O camarão ao curry com quiabo que Ernestine fizera para o jantar Estava
fervendo no fogão em fogo brando, enquanto elas esperavam pela chegada de Al. A
onda de calor de setembro já afetava profundamente os nervos de todo mundo.
Quando Al finalmente entrou no pequeno apartamento, Ernestine gritou:


- Onde diabo você se meteu? A porra do jantar está queimando e eu também!


Mas Al se achava eufórico demais para se incomodar com a rispidez de
Ernestine.


- Eu estava ocupado sabendo das notícias, mulher, E espere só até ouvir o que
descobri. - Ele virou-se para Hermione. - A Máfia agarrou Tony Orsatti pelo
colarinho. A Família de Nova Jersey vem assumir tudo aqui.


Al fez uma pausa, o rosto se desmanchando num largo sorriso.


- Você liquidou mesmo o filho da puta! - Ele fitou Hermione nos olhos e o
sorriso se desvaneceu. - Não está feliz, Hermione?

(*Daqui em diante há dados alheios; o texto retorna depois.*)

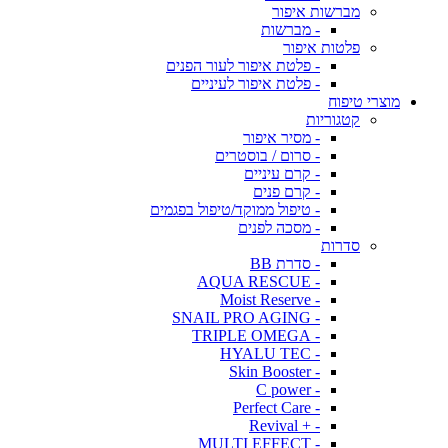
מברשות איפור
- מברשות
פלטות איפור
- פלטת איפור לעור הפנים
- פלטת איפור לעיניים
מוצרי טיפוח
קטגוריות
- מסיר איפור
- סרום / בוסטרים
- קרם עיניים
- קרם פנים
- טיפול ממוקד/טיפול בפגמים
- מסכה לפנים
סדרות
- סדרת BB
- AQUA RESCUE
- Moist Reserve
- SNAIL PRO AGING
- TRIPLE OMEGA
- HYALU TEC
- Skin Booster
- C power
- Perfect Care
- + Revival
- MULTI EFFECT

Que estranha palavra, pensou Hermione. Feliz. Ela esquecera o que isso
significava. E se perguntou se algum dia poderia ser feliz outra vez, se algum
dia tornaria a sentir quaisquer emoções normais. Há muito tempo que todo seu
pensamento em vigília se concentrava em vingar o que haviam feito à sua mãe e a
si mesma. Agora que, estava quase acabado, restava apenas um vazio interior.


Hermione foi a um florista na manhã seguinte.


- Quero mandar flores para Anthony Orsatti. Uma coroa fúnebre, de cravos
brancos, montada numa estante, com uma fita larga. E quero que na fita esteja
escrito DESCANSE EM PAZ.


Ela pegou um pequeno cartão em branco e escreveu, para acompanhar a coroa:DA FILHA DE DORIS GRANGER.